Anxious to be out of the house for a bit, I wandered through an antique mall on Central Avenue. Everyone was masked; entrance and exit doors stood wide open for fresh air to move through the building; a few casual shoppers like myself gave each other lots of room to browse. And as always, this particular antique mall had the radio tuned to a local station that plays the oldies with DJ Bobby Box. I always enter antique stores with high hope of finding a small treasure.
My mood changed slowly but discernably.
At first, I looked for objects that please my daughters: unusual art, mid-century decorator items, books, casual chic, useful kitchen dishes or tools. But of course, I saw many things that simply reminded me of my childhood...rusty outdoor tools and shop tools like the ones my father had, porcelain and glass dishes that my grandmother and aunts used, rock art collages like I made at school in 7th grade art class, gingham aprons like my mother wore every time she worked in the kitchen. Booth after booth was pulling me down. I had come alone. I told myself that I was missing the antique treasure hunts I once enjoyed with my sisters. Told myself Those days are gone and, Isn't it lunacy to think I can recreate the happy times when I've come here alone and, I never did fit it really only an outsider looking in at others and hoping my time comes around.
I came across an old oil painting, probably 1950s based on the images, cars and clothing. It was a cityscape, colorful and interesting, great scale, strong expression and focus on the activities of street and sidewalk. Signed, too! Best reason to get excited? It was marked fifteen dollars. I set it back thinking I should walk around the mall while I decide but knowing I like it only for its portrayal of a 1950s downtown and believing it was better to be alive then or better anytime other than now because I am falling into every old person's trap of wondering how I might have fit in better if I'd lived in a different time or place.
I saw furniture that reminded me of times I lived in furnished apartments and trailer homes. I looked through stacks of paintings and sketches that brought back the memory of me trying to start a small business just when the economy was crashing in 2008-2009. Several booths had prominent displays of black dolls and black Aunt Jemima kitchen decorator items from the 1930s and 1940s--I wondered why these collectables are suddenly popular. Who will buy these? I know that my sister and her husband will but, as I told them recently, although these images are fiction, they are fiction that intentionally demean an entire race. My memories of black people during my childhood in the Texas panhandle and in eastern New Mexico are sad ones, not happy ones. My despondency dug in.
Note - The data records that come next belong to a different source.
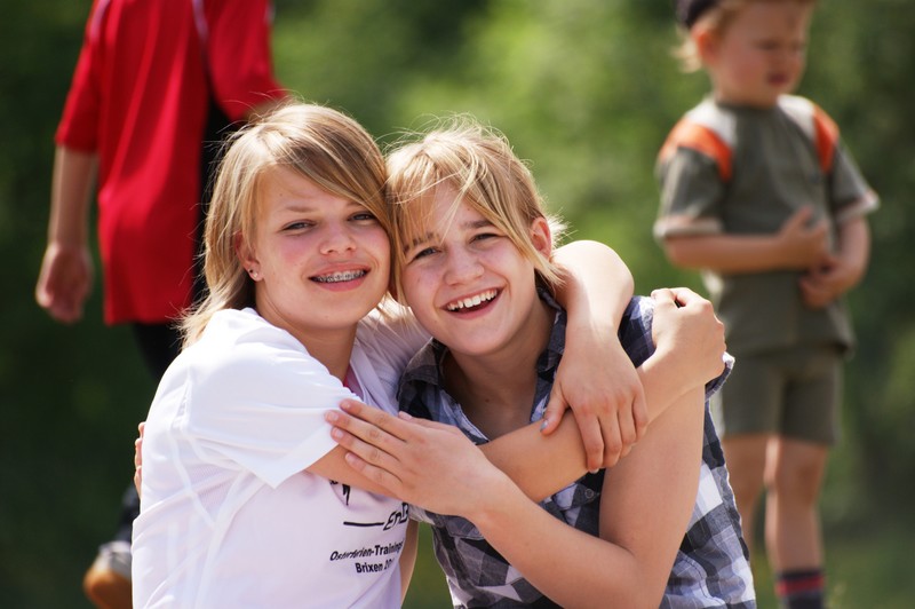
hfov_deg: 4.6
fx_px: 11428
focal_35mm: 450
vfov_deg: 3.0
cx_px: 458
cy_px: 304
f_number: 5.6
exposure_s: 1/500
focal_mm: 300
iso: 100
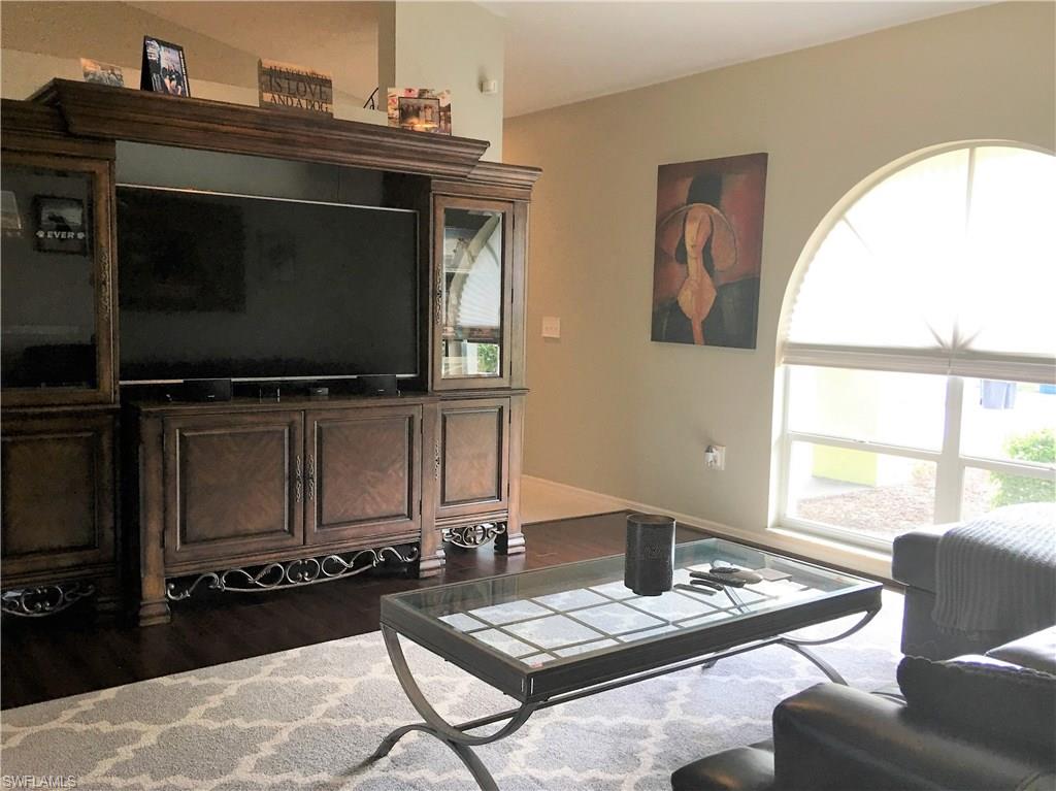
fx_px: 884
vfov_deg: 48.2
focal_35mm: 29
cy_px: 396
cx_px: 528
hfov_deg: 61.7
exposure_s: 1/30
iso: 32
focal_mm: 4.15
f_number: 2.2
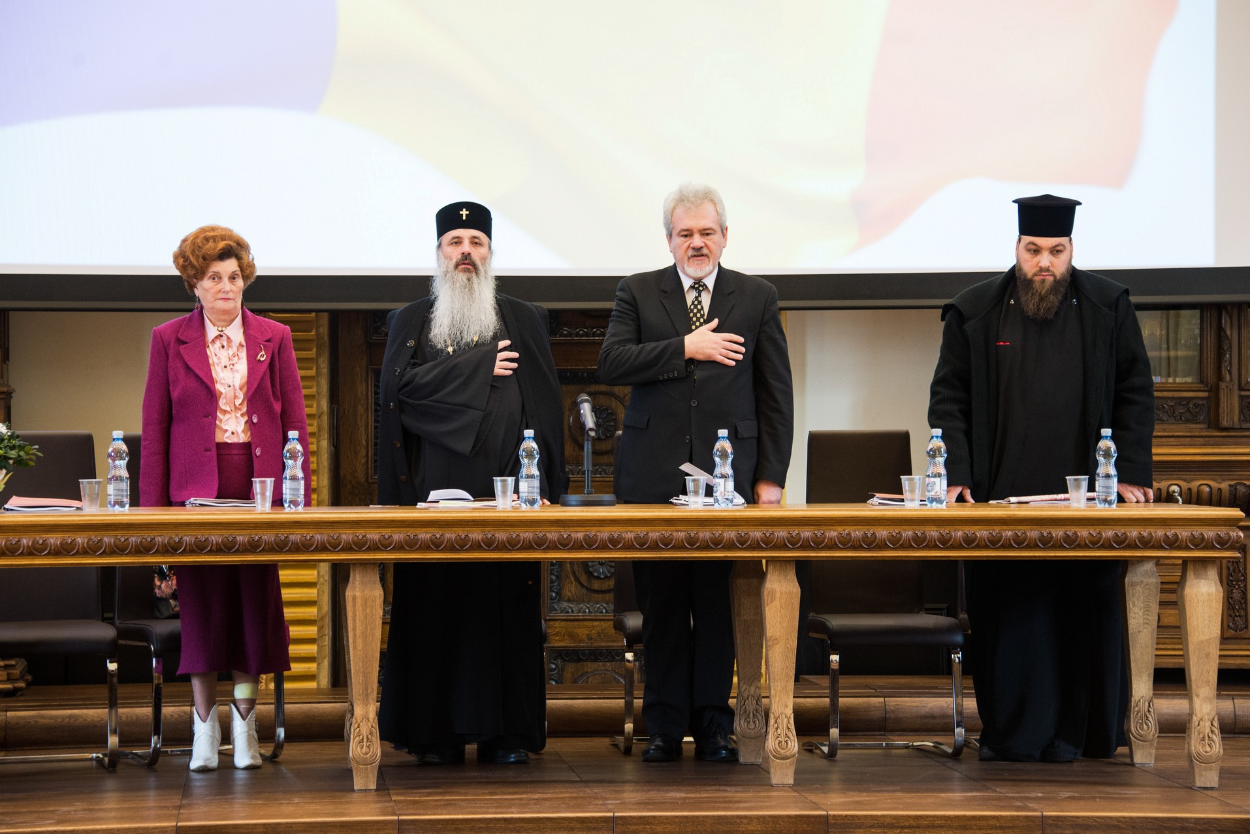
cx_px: 625
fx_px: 4238
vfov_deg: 11.2
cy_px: 417
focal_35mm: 122
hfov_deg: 16.8
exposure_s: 1/30
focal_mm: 122
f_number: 5.6
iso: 1600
About halfway through, after I had browsed up and down aisles and booths and started sneezing because of dust and old book mold, the KDSK radio commercial caught my ear. Conservative are being muzzled everywhere. These are dangerous times. We must fight the liberal's wish to eradicate all opposition. And I almost walked out then. Muzzled? Why use that word in a commercial on widely-heard media and on widely-watched television? I am absolutely sure that no right-wing voice is muzzled in a USA ICE prison where immigrants' voices are truly muzzled or in Guantanamo where prisoners have rare opportunity to speak to a wider audience.
Right-wing extremists and absolutists use words such as muzzled and lynched because of everything these words suggest: violence, threat, cruelty, ignorance, crime and disgust. White supremacists use these words as liberally as they say There is no systemic racism here, Black Lives Matter is a terrorist organization, White privilege is a myth. And the truth is covered up.
That commercial played on KDSK overwhelmed me in sadness. I left the antique mall without purchasing either of the treasures I admired. I left in tears.
Driving west on Central Avenue, just as the light turned red at Eubank, holding me while tears frustrated my attempt to gather courage for another antique mall, the truth suddenly appeared. The second anniversary of my mother's death came and went five days earlier without my notice, thinking I let her down again, she is barely gone although her number is still in my phone, wondering, will my daughters and grandchildren forget me as quickly as this but does it really matter when each of them is busy in their own lives, knowing I've been grieving all winter for my parents because I miss trying to make them laugh and listening to their stories.
The loss is wider and deeper than a Pyrex dish or shop tools remind me. The losses in 2020 alone add burdens to my burdened soul. Now sixty-seven years old, I have not laughed or cried with tears, with a gusto that anyone in proximity can hear, in at least five years. This loss is greater than all the rest. It means that my burdens and my equally reliable joys have little expression. Unless I put them into words on a page. This is it.
Today I understand that I did come away from the antique mall with a treasure. Although I should mourn losses and celebrate benefits and joys, my time to put them in writing has arrived. My new chapter is begun. My voice will be heard.